=== Directive ===
Rewrite the rows below, replacing "Transcribe the text in this image" with "Write out the word shown in this image" everywhere it appears and leaving everything else the same. Omit the pictures from your version.

BEGIN Records for the task

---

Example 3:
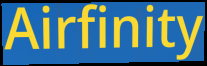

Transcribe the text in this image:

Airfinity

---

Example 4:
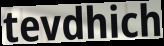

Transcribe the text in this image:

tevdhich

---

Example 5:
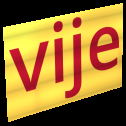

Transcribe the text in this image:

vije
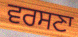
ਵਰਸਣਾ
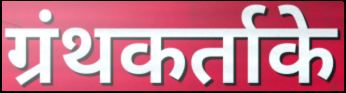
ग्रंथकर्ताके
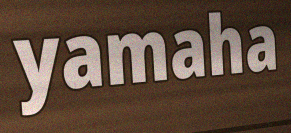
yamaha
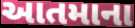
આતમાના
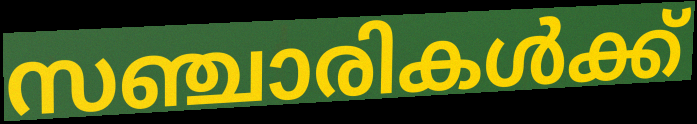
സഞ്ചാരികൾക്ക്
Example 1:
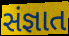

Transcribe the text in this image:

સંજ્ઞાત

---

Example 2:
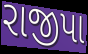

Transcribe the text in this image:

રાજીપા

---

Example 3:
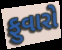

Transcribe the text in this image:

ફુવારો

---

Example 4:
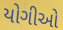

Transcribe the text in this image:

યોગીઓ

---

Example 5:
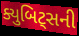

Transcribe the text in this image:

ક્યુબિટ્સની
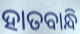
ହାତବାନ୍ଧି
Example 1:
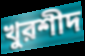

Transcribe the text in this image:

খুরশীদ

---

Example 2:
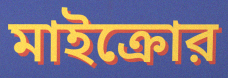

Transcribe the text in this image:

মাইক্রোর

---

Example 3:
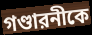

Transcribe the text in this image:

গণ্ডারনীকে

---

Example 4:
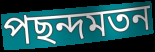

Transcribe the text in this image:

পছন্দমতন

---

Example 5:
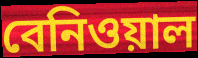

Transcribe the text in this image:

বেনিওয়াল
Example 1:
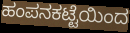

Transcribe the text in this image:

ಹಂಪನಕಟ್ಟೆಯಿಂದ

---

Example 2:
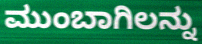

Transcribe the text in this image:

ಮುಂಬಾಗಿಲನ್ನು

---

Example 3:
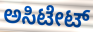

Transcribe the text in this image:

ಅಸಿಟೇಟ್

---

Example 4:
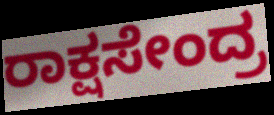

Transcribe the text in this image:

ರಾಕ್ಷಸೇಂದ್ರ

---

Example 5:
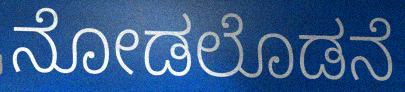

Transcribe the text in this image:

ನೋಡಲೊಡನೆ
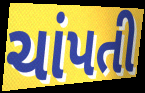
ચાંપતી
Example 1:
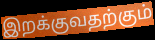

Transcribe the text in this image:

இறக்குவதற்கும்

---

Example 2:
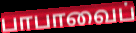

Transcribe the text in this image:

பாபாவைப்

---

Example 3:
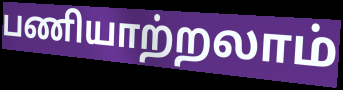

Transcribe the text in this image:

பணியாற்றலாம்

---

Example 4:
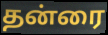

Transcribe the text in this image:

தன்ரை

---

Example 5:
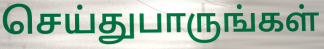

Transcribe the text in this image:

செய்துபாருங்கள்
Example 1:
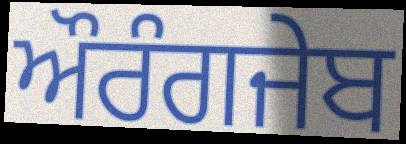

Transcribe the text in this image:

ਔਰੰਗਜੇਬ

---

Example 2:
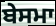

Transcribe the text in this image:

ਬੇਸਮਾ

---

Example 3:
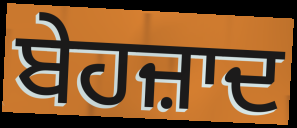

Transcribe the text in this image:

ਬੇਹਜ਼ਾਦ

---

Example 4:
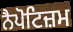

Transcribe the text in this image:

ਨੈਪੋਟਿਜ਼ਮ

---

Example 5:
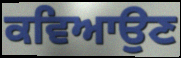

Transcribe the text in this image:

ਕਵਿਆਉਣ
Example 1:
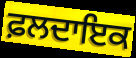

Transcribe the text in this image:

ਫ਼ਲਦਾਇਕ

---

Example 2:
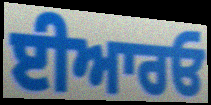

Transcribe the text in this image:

END Records for the task

=== Full solution ===
---

Example 3:

Write out the word shown in this image:

Airfinity

---

Example 4:

Write out the word shown in this image:

tevdhich

---

Example 5:

Write out the word shown in this image:

vije
ਵਰਸਣਾ
ग्रंथकर्ताके
yamaha
આતમાના
സഞ്ചാരികൾക്ക്
Example 1:

Write out the word shown in this image:

સંજ્ઞાત

---

Example 2:

Write out the word shown in this image:

રાજીપા

---

Example 3:

Write out the word shown in this image:

ફુવારો

---

Example 4:

Write out the word shown in this image:

યોગીઓ

---

Example 5:

Write out the word shown in this image:

ક્યુબિટ્સની
ହାତବାନ୍ଧି
Example 1:

Write out the word shown in this image:

খুরশীদ

---

Example 2:

Write out the word shown in this image:

মাইক্রোর

---

Example 3:

Write out the word shown in this image:

গণ্ডারনীকে

---

Example 4:

Write out the word shown in this image:

পছন্দমতন

---

Example 5:

Write out the word shown in this image:

বেনিওয়াল
Example 1:

Write out the word shown in this image:

ಹಂಪನಕಟ್ಟೆಯಿಂದ

---

Example 2:

Write out the word shown in this image:

ಮುಂಬಾಗಿಲನ್ನು

---

Example 3:

Write out the word shown in this image:

ಅಸಿಟೇಟ್

---

Example 4:

Write out the word shown in this image:

ರಾಕ್ಷಸೇಂದ್ರ

---

Example 5:

Write out the word shown in this image:

ನೋಡಲೊಡನೆ
ચાંપતી
Example 1:

Write out the word shown in this image:

இறக்குவதற்கும்

---

Example 2:

Write out the word shown in this image:

பாபாவைப்

---

Example 3:

Write out the word shown in this image:

பணியாற்றலாம்

---

Example 4:

Write out the word shown in this image:

தன்ரை

---

Example 5:

Write out the word shown in this image:

செய்துபாருங்கள்
Example 1:

Write out the word shown in this image:

ਔਰੰਗਜੇਬ

---

Example 2:

Write out the word shown in this image:

ਬੇਸਮਾ

---

Example 3:

Write out the word shown in this image:

ਬੇਹਜ਼ਾਦ

---

Example 4:

Write out the word shown in this image:

ਨੈਪੋਟਿਜ਼ਮ

---

Example 5:

Write out the word shown in this image:

ਕਵਿਆਉਣ
Example 1:

Write out the word shown in this image:

ਫ਼ਲਦਾਇਕ

---

Example 2:

Write out the word shown in this image:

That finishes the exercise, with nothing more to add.